Justiça, pressuposto indispensável para a paz

“A construção da paz, que a Igreja e toda a instituição civil sempre deve sempre sentir como uma prioridade, tem como pressuposto indispensável a justiça. Esta acaba espezinhada quando são ignoradas as exigências das pessoas e onde os interesses económicos duma parte prevalecem sobre os direitos dos indivíduos e da comunidade.”

“Para que serve uma sociedade que alcança sempre novos resultados tecnológicos, enquanto se torna cada vez menos solidária para com os necessitados?” – perguntou o Santo Padre. “Ao contrário – disse –, com o anúncio do Evangelho, transmitimos a lógica segundo a qual não existem últimos e esforçamo-nos para que a Igreja, através dum empenho cada vez mais ativo, seja sinal de atenção privilegiada pelos humildes e os pobres.” 

Irmãos forçados a abandonar a pátria

Entre as pessoas mais atribuladas na área do Mediterrâneo, contam-se as que fogem da guerra ou deixam a sua terra em busca de uma vida digna do homem. O número destes irmãos – forçados a abandonar afetos e a pátria e a sujeitarem-se a condições extremamente precárias – tem vindo a aumentar por causa do incremento dos conflitos e das trágicas condições climáticas e ambientais de áreas sempre mais amplas, observou.

Estamos cientes de que, em vários contextos sociais difundiu-se um sentido de indiferença e até de rejeição, disse Francisco. “Cresce um sentimento de medo, que leva a erguer as próprias defesas perante aquilo que, instrumentalmente, é descrito como uma invasão. A retórica do choque de civilizações serve apenas para justificar a violência e alimentar o ódio.” 

Elevar a voz pela tutela das minorias e da liberdade religiosa

Pela nossa vez, irmãos, levantamos a voz para pedir aos governos a tutela das minorias e da liberdade religiosa. A perseguição de que são vítimas sobretudo, mas não só, as comunidades cristãs é uma ferida que dilacera o nosso coração e não nos pode deixar indiferentes, disse Francisco, afirmando com veemência:

“Jamais aceitaremos que pessoas que procuram por um mar a esperança, morram sem receber socorro, nem que alguém que chega de longe acabe vítima de exploração sexual, tanto mal pago como contratado pelas máfias.” 

Não levantar muros, o outro como portador de riqueza 

Obviamente, disse, “a hospitalidade e uma integração digna são etapas dum processo não fácil; mas é impensável poder enfrentá-lo levantando muros.
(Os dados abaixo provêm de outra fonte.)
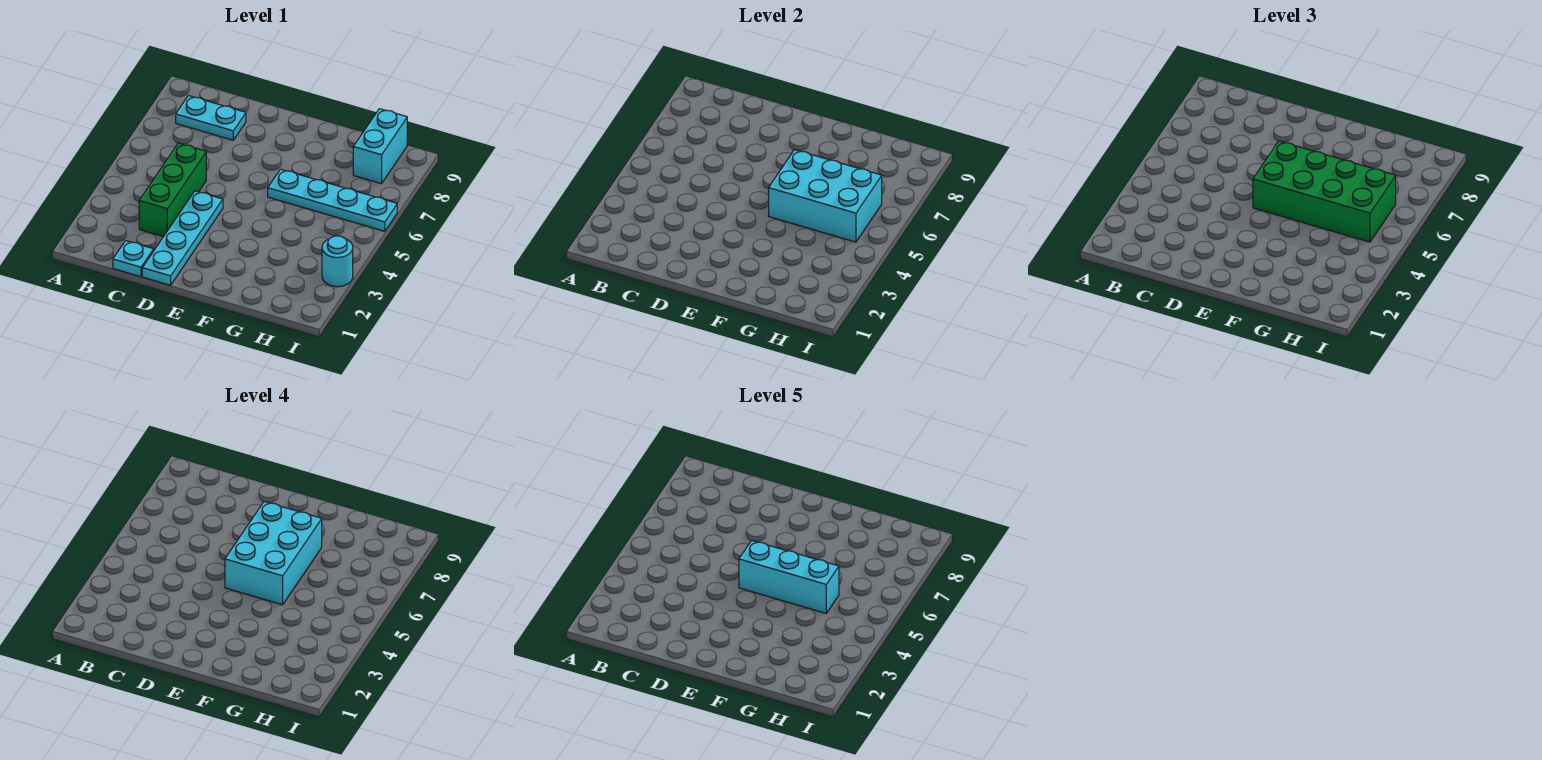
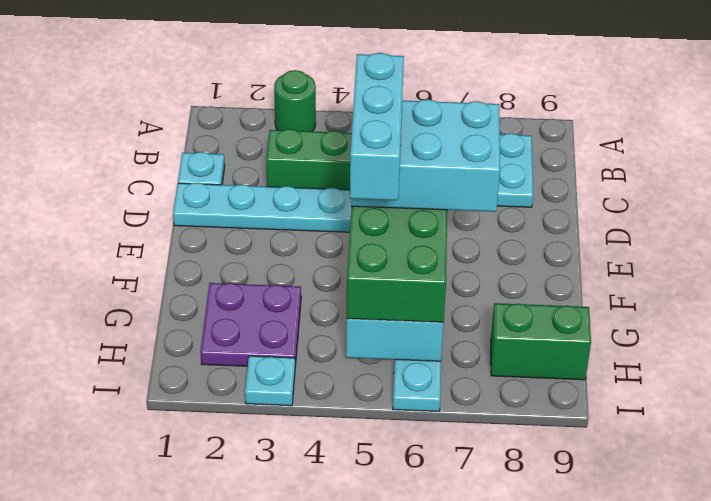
none -> green 1x1 round brick [274,70,316,131]
none -> purple 2x2 plate [201,283,301,367]
cyan 1x2 brick [353,109,407,184] -> green 1x2 brick [491,303,591,380]
cyan 1x1 round brick [322,236,353,287] -> cyan 1x1 plate [245,356,295,406]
Antes, desta maneira, é-nos impedido o acesso à riqueza de que o outro é portador e que constitui sempre uma oportunidade de crescimento”. 

Superar preconceitos e estereótipos

O Papa afirmou ainda que o Mediterrâneo tem uma vocação peculiar: é o mar da mestiçagem, “culturalmente aberto sempre ao encontro, ao diálogo e à mútua inculturação”. “Só o diálogo permite encontrarmo-nos, superar preconceitos e estereótipos, contar e conhecermo-nos melhor a nós mesmos” frisou.

Para quem acredita no Evangelho, o diálogo tem um valor não apenas antropológico, mas também teológico, observou, acrescentando que “é necessário elaborar uma teologia do acolhimento e do diálogo, que reinterprete e reproponha a doutrina bíblica”.

Ao terminar o encontro com os Bispos do Mediterrâneo o Papa desceu à Cripta da Basílica para venerar as relíquias de São Nicolau e saudou os Padres Dominicanos.